McLintock is The Simpsons’ Groundskeeper Willie with a PhD. His pedantic tendency to correct people on proper English usage is odd since he speaks in a Scots dialect that sounds as if he just stepped out of an 18th-century Robbie Burns poem: “Aye, I cannae argue with you. Feel free to remind me what it feels like to face a rabble like that the next time me confidence clouds me judgment.”

Eventually, I came around, as the character developed into a chess-playing, hovercraft-building political rebel.

That Fallis’s political satire has won the Leacock could signal a sustained return of the go-for-the-jugular social and political satire missing in Canada these days.

D. Grant Black is a Saskatchewan journalist and editor who has considered self-publishing for his satire project.

Phew! I can certainly live with this…

Editorial in the Orillia Packet & Times

Thursday, May 1st, 2008

A friend passed this on to me this afternoon. What a lovely editorial in today’s Orillia Packet & Times:

EDITORIAL

A Wonderful Orillia story for the nation

Sometimes big things come in little packages.

Such is the case with the Stephen Leacock Associates.

On Wednesday, this small group of hard-working, dedicated volunteers brought national attention to Orillia in announcing the 2008 Leacock Medal For Humour award winner. The news, coming from Swanmore Hall right here in Orillia, was picked up across the country.

Terry Fallis, author of The Best Laid Plans, was named the winner of this year’s medal. That was an important moment for the Orillia group as well, in that it underlines the impact the medal has on the publishing world. The publishers of best-selling authors like Will Ferguson and Douglas Coupland rush to have the Leacock Associates seal placed on book jackets as soon as the five finalists are announced, and the stamp of the medal of humour on any cover is a major help in promoting and selling a book.

But the story of Terry Fallis may best illustrate the authority of the medal. His offering was self-published. When his book was named among the top five in Canadian humour for 2008, he almost immediately began to hear from agents and publishers. Winning this medal could well launch another bright light in Canadian letters.

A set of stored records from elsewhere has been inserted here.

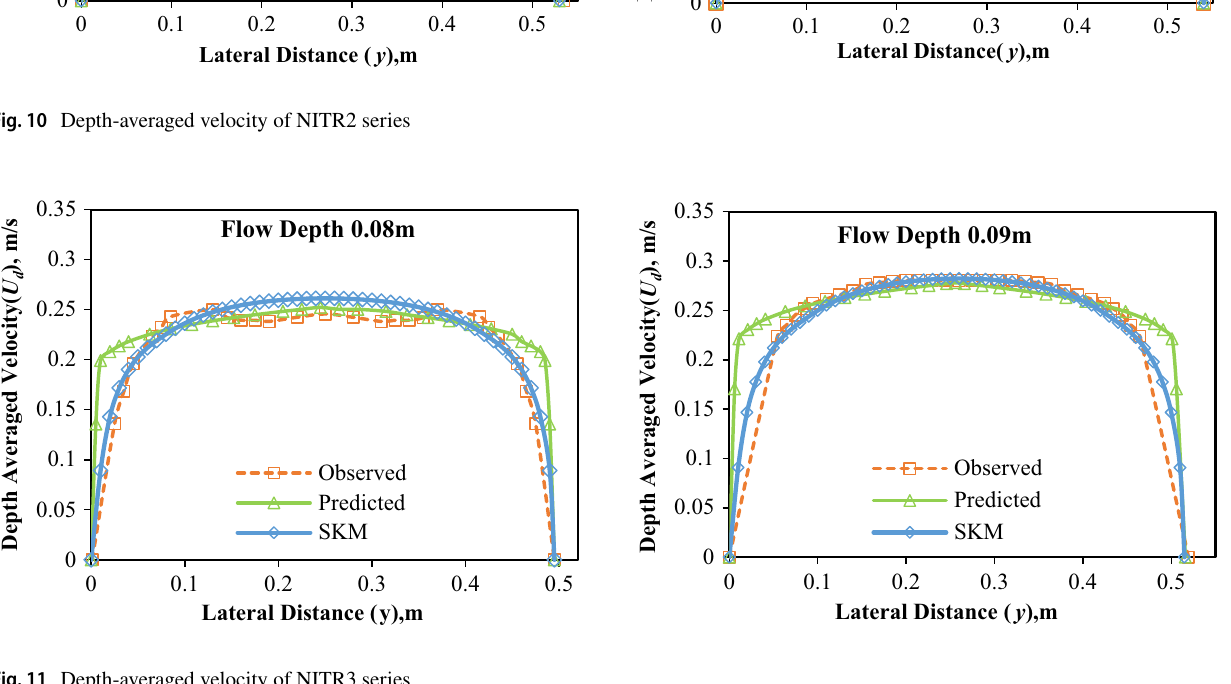
Fig. 11 Depth-averaged velocity of NITR3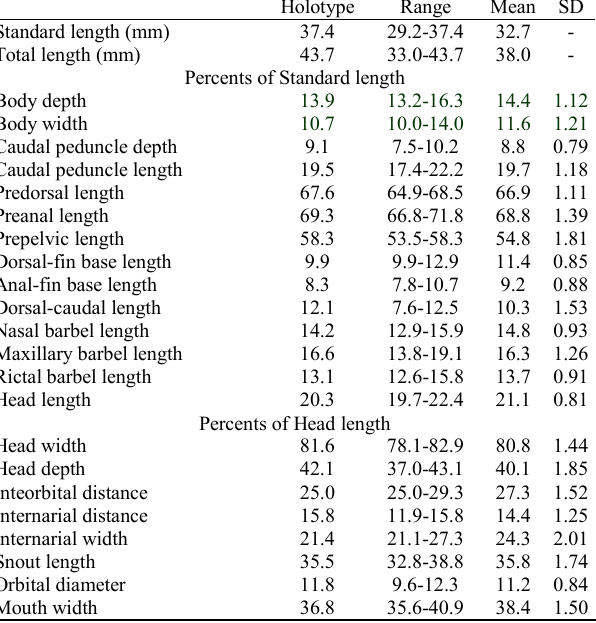
Table 1. Morphometric data of holotype and paratypes of Trichomycterus payaya (n = 15). The ranges include the holotype. SD = Standard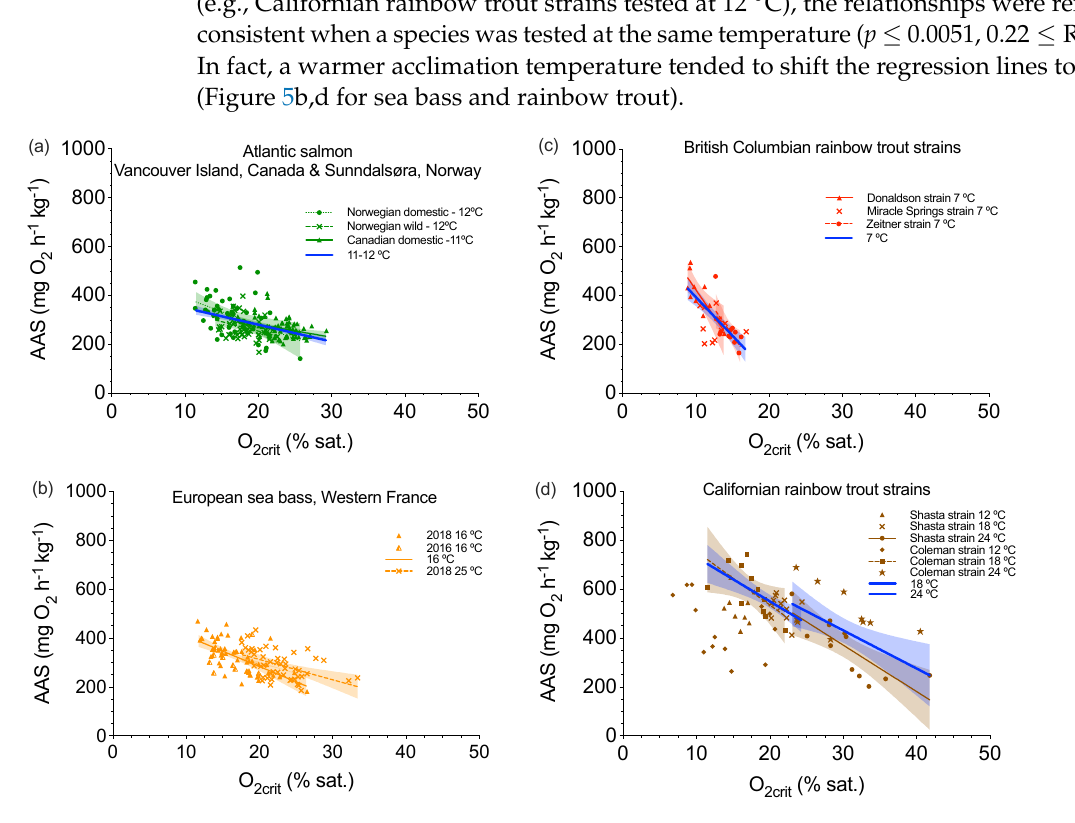
Figure 5. Linear regression (mean ± 95% C.I.) for critical dissolved oxygen (O 2crit ) and absolute aerobic scope (AAS) in three athletic fish species. The two hallmarks of hypoxia performance curve, O 2crit and AAS, were measured on the same set of individuals for Atlantic salmon ( Salmo salar ) at Vancouver Island, Canada, and Sunndalsøra, Norway ( a ), European sea bass ( Dicentrarchus labrax ), Western France, ( b ) rainbow trout ( Oncorhynchus mykiss ) strains at British Columbia, Canada ( c ) and California, United States ( d ). Geographic locations are separated by different colours. Testing groups are separated by different symbols within a species. Significant linear regressions are labeled (lines) for Donaldson strain at 7 ◦ C (y = − 43.8x + 863.1, p = 0.0065, R 2 = 0.63), Zeitner strain at 7 ◦ C (y = − 43.4x+ 889.7, p = 0.016, R 2 = 0.45), Shasta strain at 24 ◦ C (y = − 19.0x + 940.7, p = 0.0019, R 2 = 0.64), Coleman strain at 18 ◦ C (y = − 21.8x + 971.9, p = 0.042, R 2 = 0.38), European sea bass at 16 ◦ C, pooled 2016 and 2018 (y = − 12.5x + 534.4, p < 0.0001, R 2 = 0.38), Norwegian domestic Atlantic salmon at 12 ◦ C (y = − 7.8x + 409.8, p = 0.013, R 2 = 0.14), Norwegian wild Atlantic salmon at 12 ◦ C (y = − 11.2x + 502.1, p = 0.0032, R 2 = 0.18), and Canadian domestic Atlantic salmon at 11 ◦ C (y = − 5.2x + 385.2, p = 0.0012, R 2 = 0.13). The figure legends without a regression line mean no relationship in some testing groups: Miracle Spring strain at 11 ◦ C (y = − 6.3x + 358.4, p = 0.58, R 2 = 0.63), Shasta strain at 12 ◦ C (Y = − 5.7x + 614.7, p = 0.49, R 2 = 0.062), Shasta strain at 18 ◦ C (y = − 14.0x + 826.5, p = 0.19, R 2 = 0.15), Coleman strain at 12 ◦ C (y = − 10.1x + 585.7, p = 0.18, R 2 = 0.16), Coleman strain at 24 ◦ C (y = − 10.1x + 816.9, p = 0.13, R 2 = 0.30). Furthermore, the species tested under the similar temperature ( ± 1 ◦ C) are pooled (significant regression lines were denoted) for British Columbia rainbow trout at 7 ◦ C (y = − 5.2x + 385.2, p = 0.0012, R 2 = 0.13), Atlantic salmon at 11–12 ◦ C (y = − 6.9x + 419.0, p < 0.0001, R 2 = 0.22), European sea bass at 16 ◦ C (y = − 13.8x + 561.0, p < 0.0001, R 2 = 0.48) and 25 ◦ C (y = − 8.3x + 478.6, p = 0.0004, R 2 = 0.24), and Californian rainbow trout at 18 ◦ C (y = − 18.0x + 909.8, p = 0.0003, R 2 = 0.45) and 24 ◦ C (y = − 15.6x + 898.4, p = 0.0051, R 2 = 0.34), but not 12 ◦ C (y = − 4.9x + 551.4, p = 0.37, R 2 =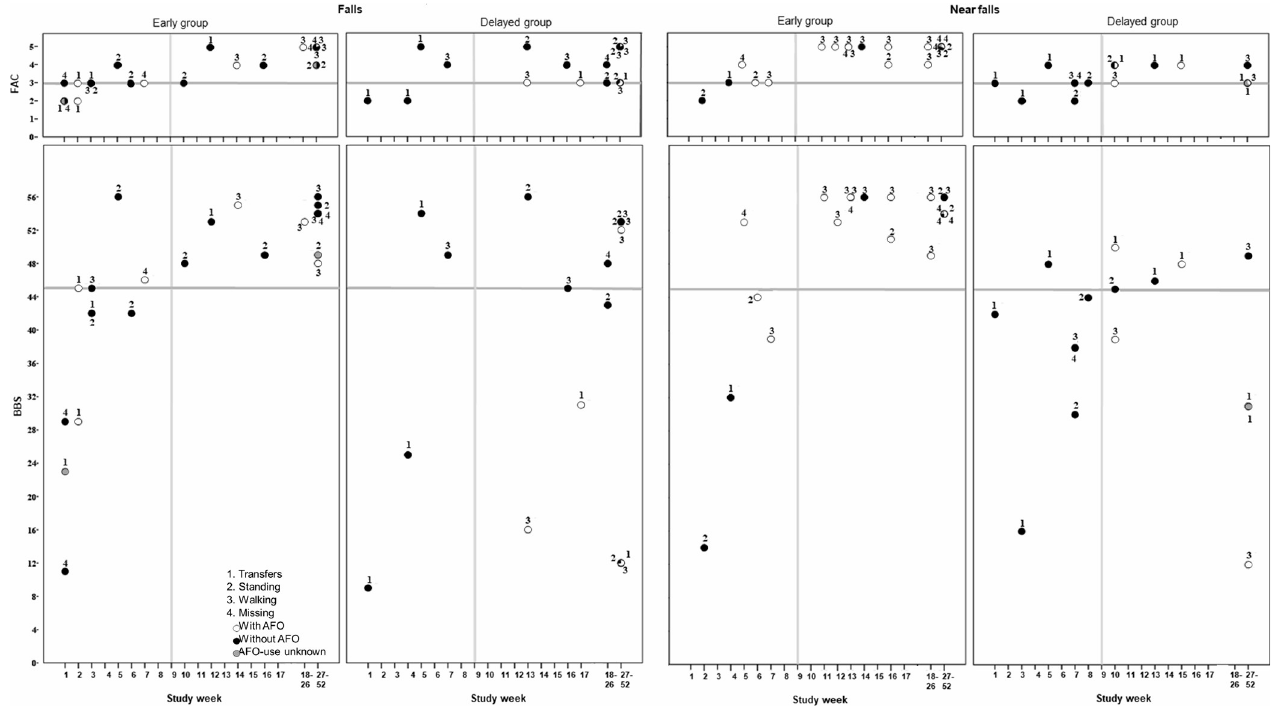
Fig 2. Functional Ambulation Categories (FAC) and Berg Balance Scale (BBS) scores related to falls and near falls in the early and delayed group. The position of the circle represents the BBS- or FAC-score at the time of the incident. The colour of the circle represents whether the AFO was used at the time of the incident. The numbers around the circles represent the activities performed during the incident. The vertical grey lines represent study week 9 (before week 9 the delayed group had not use an AFO), the horizontal grey lines indicate FAC-scores of 3 and BBS-scores of 45.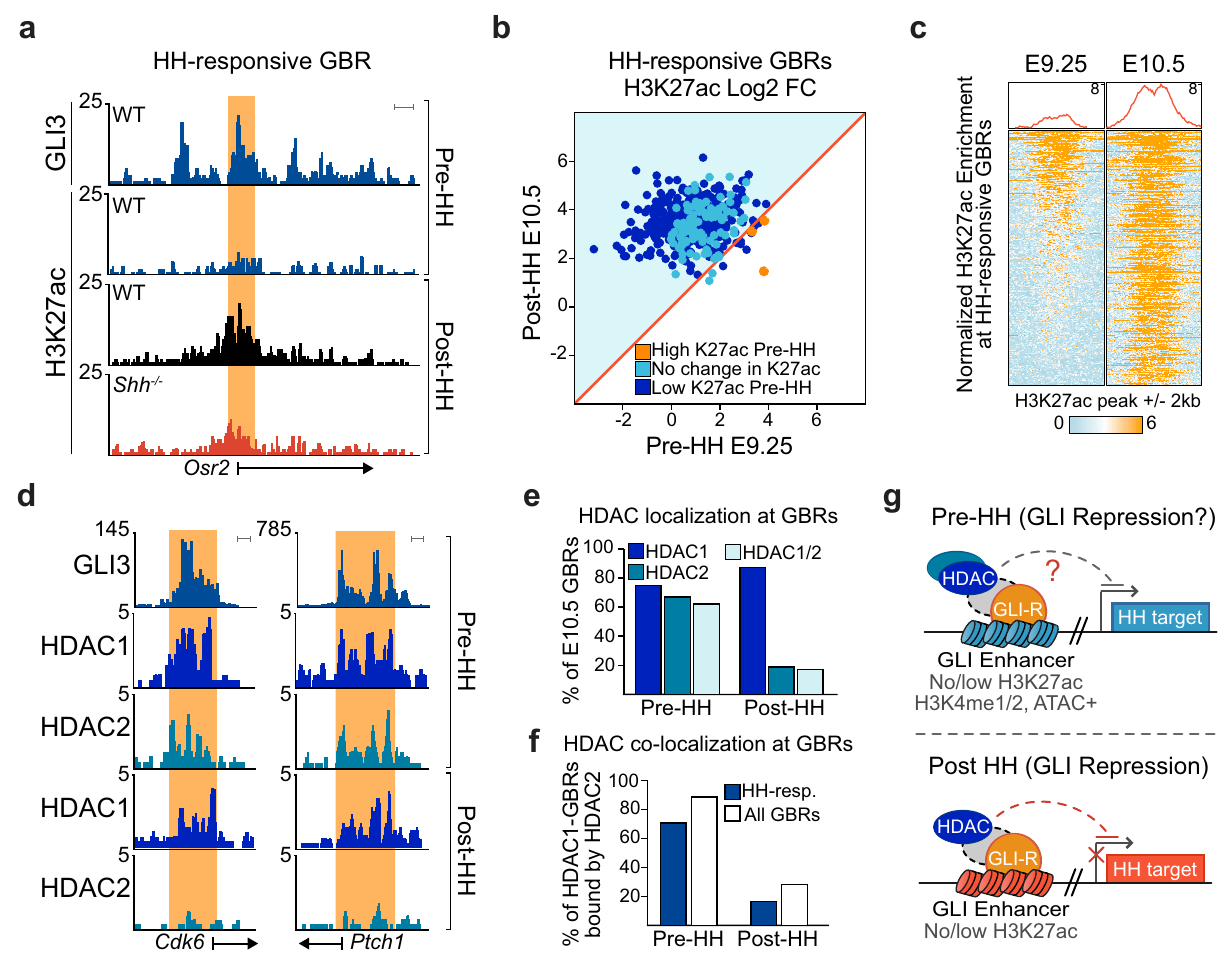
Fig. 2 GLl3 binding regions have reduced enrichment of H3K27ac and are enriched with HDACs in pre-HH limb buds. a H3K27ac ChlP-seq tracks showing a E9.25 (21-23 S) GLl3-bound HH-responsive GBR with reduced acetylation in E9.25 WT limb buds compared to E10.5 WT limbs 10 (note that the levels of enrichment are comparable to E10.5 Shh − / − limbs). b Scatter plot of H3K27ac enrichment at HH-responsive GBRs in pre- and post-HH 10 WT limbs. HH-responsive GBRs with signi fi cant reductions (FDR < 0.05) in H3K27ac at E9.25 compared to E10.5, are denoted in dark blue, while the 3 GBRs with signi fi cantly higher H3K27ac in E9.25 limbs are in orange (FDR < 0.05 n = 2). c Heatmap of H3K27ac ChlP-seq indicating relative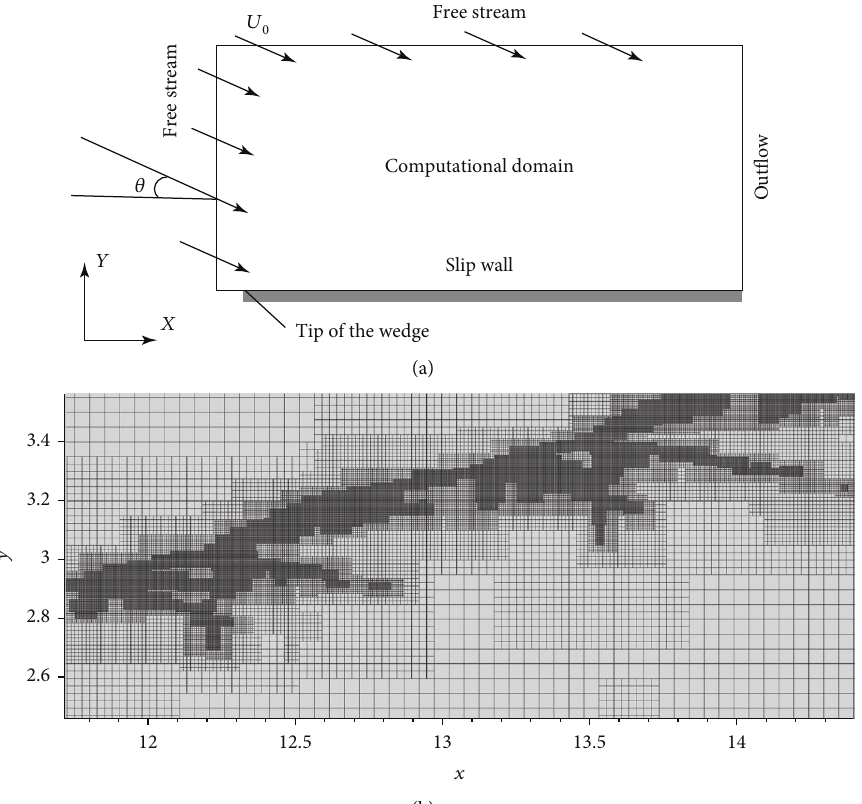
Figure 1: Schematic of the computational domain, boundary conditions, and adaptive meshes structure. (a) Computational model. (b) Five levels of adaptive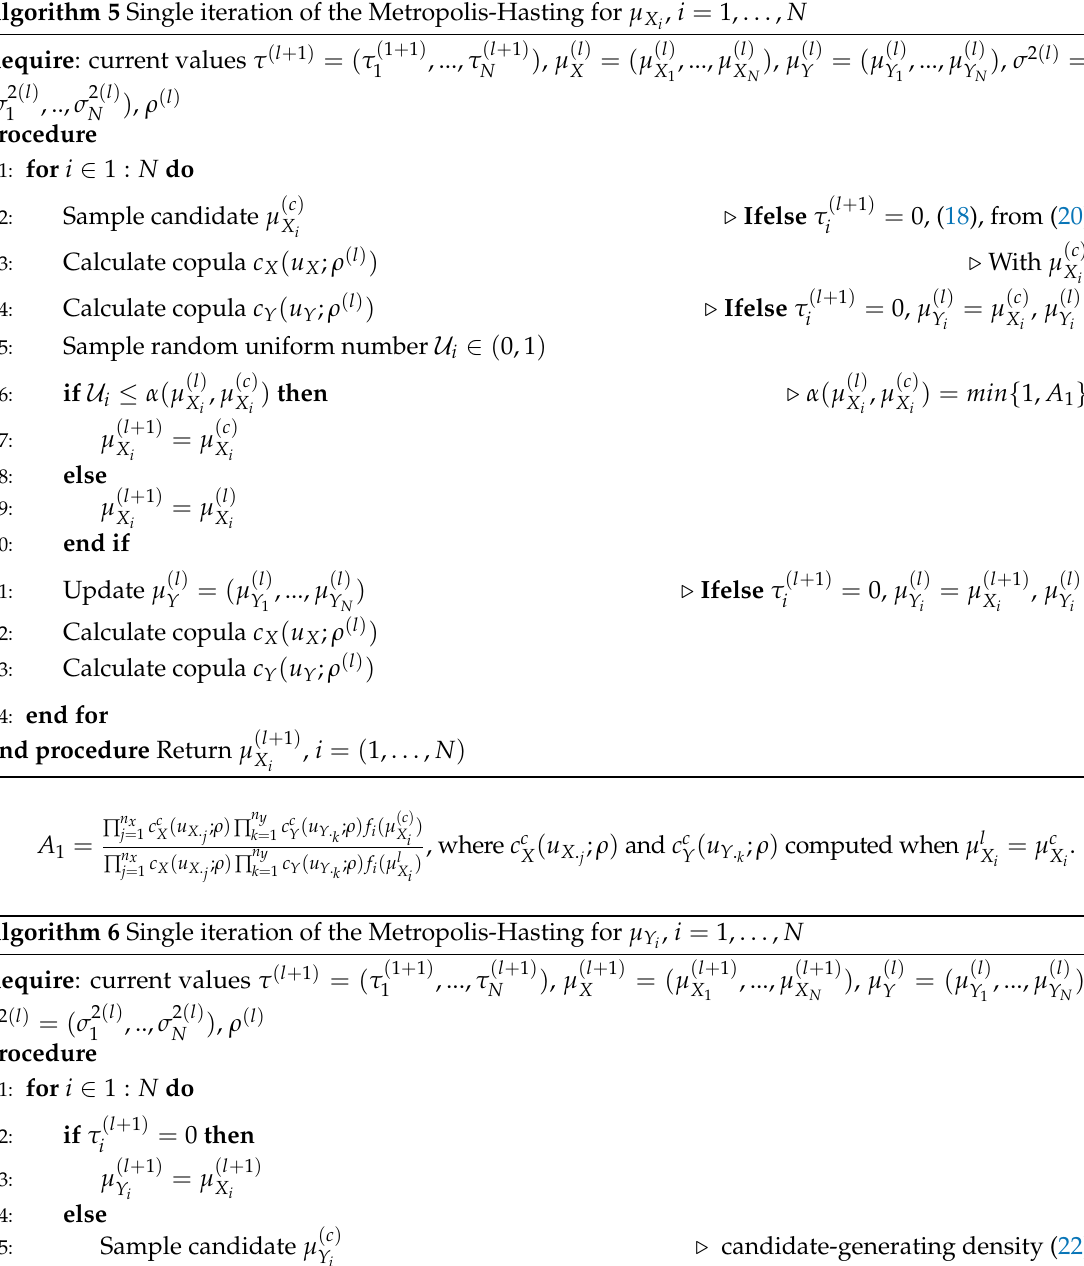
Algorithm 5 Single iteration of the Metropolis-Hasting for µ X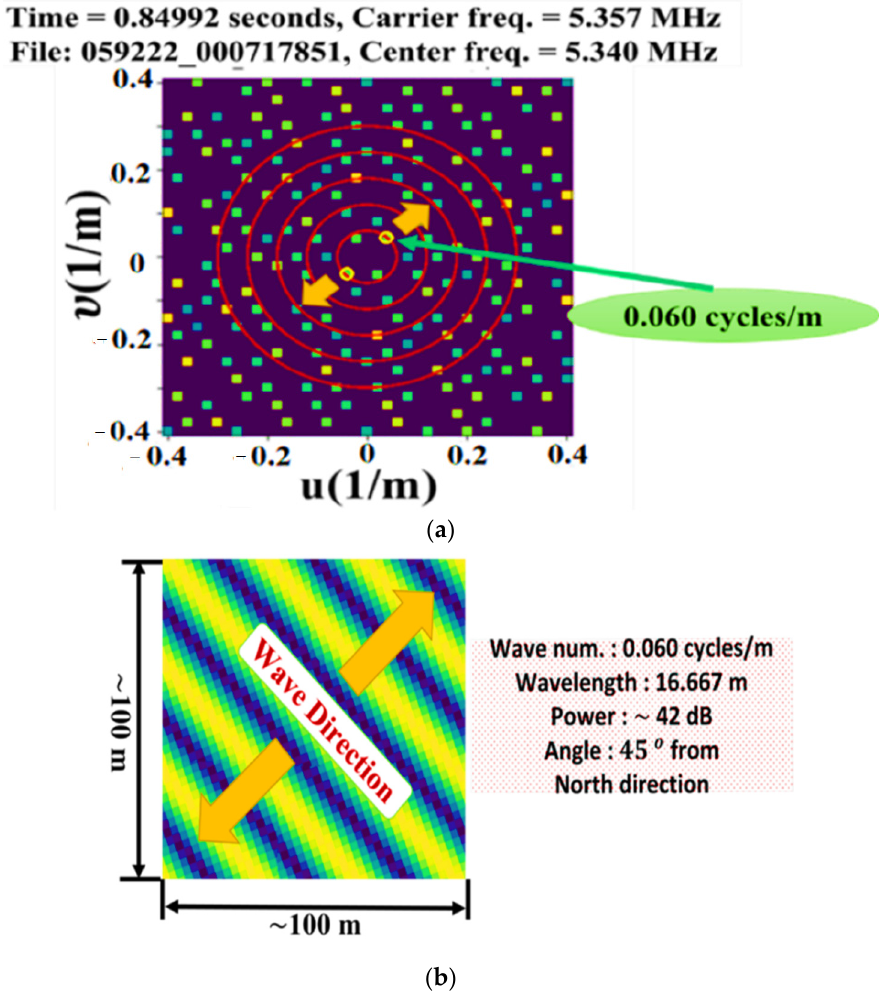
Figure 13. ( a ) A Fourier image of LWA-1 data with 0.06 cycles/m displaying a northeast–southwest wave vector direction of ~45 degrees eastward from the north–south direction. ( b ) Its IFT reveals the set of waves and its wave vector.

Not bad for a little place like Orillia.

Anchored by the wisdom of people like Pete McGarvey in preserving and promoting the Leacock home as a museum, and upheld by the ongoing strong performance of the museum under current curator Fred Addis, the Leacock legacy is alive and well in this city.

Most of the credit for that goes to people like those who work away in relative anonymity to care for and build upon one of the truly great stories of this community.

Congratulations to you all.

Kind of makes me want to move to the wonderful and picturesque town of Orillia, home of Stephen Leacock.

Globe and Mail on TBLP and the Leacock

Thursday, May 1st, 2008

As my wife Nancy and I were driving home yesterday from Orillia where the Leacock Medal luncheon was held, James Adams of the Globe and Mail called my cell phone.  We did a quick interview as I tried to drive down highway 400 while still floating off the ground.   Anyway, here’s the result:

Stay tuned.  I’ve been informed that the official Globe and Mail review of TBLP will run this Saturday (gulp).

The Leacock Medal… what a thrill…

Wednesday, April 30th, 2008

I’m at a loss for words. It’s been quite a day. Thank you all for your support throughout this little journey of mine.

Here’s the news release. Here’s the CBC story. And here’s some video from the actual event.

There’s a whole weekend of celebrations in June. I’m starting to work on my speech already. Time for some sleep… if I can…

TBLP in the Toronto Star

Monday, April 28th, 2008

I’m sure my 15 minutes must soon be up. Because of the Leacock Medal shortlist, the Toronto Star ran a nice piece in the Sunday Star this past weekend. They even teased the story on the front page of the Entertainment section. I’d done the interview and photography last week. I’m amazed at how many people have e-mailed me in the wake of the article, including some who have said that they’ve ordered the book. Every little bit helps!